Considering the Precision value in Table 1, ML-SOM method gives best results for cal500, flags and yeast data sets in comparison to supervised and upsupervised methods. While for remaining datasets, MLkNN performs the best. Regarding recall value shown in Table 2, for cal500 and yeast data sets, our method performs the best. While for emotions, flags and genbase data sets, BPMLL, SVM-BR and SVM-LP perform better in comparison to other methods. After observing the F-measure table (see Table 3), we can conclude that our system performs best for cal500 and yeast data sets. But, if we consider the average precision, recall and F-measure values of our proposed method, ML-SOM, then those are better than all remaining methods’ average precision, recall and F-measure values which proves the overall effectiveness of the proposed method.

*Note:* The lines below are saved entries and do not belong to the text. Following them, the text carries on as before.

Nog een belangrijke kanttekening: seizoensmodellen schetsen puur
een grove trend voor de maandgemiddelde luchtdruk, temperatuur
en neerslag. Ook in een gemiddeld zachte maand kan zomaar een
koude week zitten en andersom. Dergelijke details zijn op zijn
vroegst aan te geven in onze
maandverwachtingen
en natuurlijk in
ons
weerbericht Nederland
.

Figure 1(d) shows the F-measure value obtained by our proposed approach vs. different neighborhood sizes (NS) in comparison with SOM-MLL which considers NS = 0. This figure clearly indicates that when NS = 4 is considered, the best value of F-measure is obtained by our ML-SOM method and this is better than F-measure value of SOM-MLL method.

In general, experimental results show that our unsupervised method achieve competitive (or in some cases, best) performance in comparison to supervised algorithms. Our proposed methods obtained best results in comparison to SOM-MLL method, which is an unsupervised method for multi-label classification. To check the superiority of our proposed ML-SOM method, statistical hypothesis testFootnote 2 is conducted at the 5% significance level. It checks whether the improvements obtained by the proposed approach are happened by chance or those are statistically significant. This t-test provides p-value. Smallest p-value indicates that the proposed approach is better than others. This test is conducted using the F-measure values obtained by the proposed method reported in Table 3 over other unsupervised methods, namely, SOM-MLL. The p-values obtained for cal500, emotions, flags, genbase, and yeast data sets, are 0.00001, 0.000522, 0.065792, 0.001394 and 0.00001, respectively, out of which the p-values 0.00001, 0.000522 and 0.00001 for cal500, emotions, yeast data sets evidently support our results. The higher p-values for remaining datasets are due to competitive F-measure by our method over SOM-MLL as can be seen in Table 3.

5 Conclusion

In the current paper, a self-organizing map based algorithm is proposed to solve the multi-label classification problem (ML-SOM). The principle of SOM is utilized in our framework which states that similar instances will map to nearby neurons in the grid. During training of SOM, no label information was used. It is used only for checking the performance of the system. For classification of a test instance, first it is mapped to closest neuron and then neighboring neurons are detected around the closest neuron using position vectors. Finally, its label vector is determined using the closest and neighboring neurons.

The proposed method was tested on five multi-labeled datasets related to different domains and results are compared with various supervised and unsupervised methods. Obtained experimental results proved that the incorporation of neighboring neurons in finding the label vector of a test instance enhances the system performance. Our system suffers from the problem of fixed number of neurons in the neuron grid. This should be determined adaptively/dynamically as per the training data. In future, we would like to apply this approach for solving different real-life problems of NLP domain.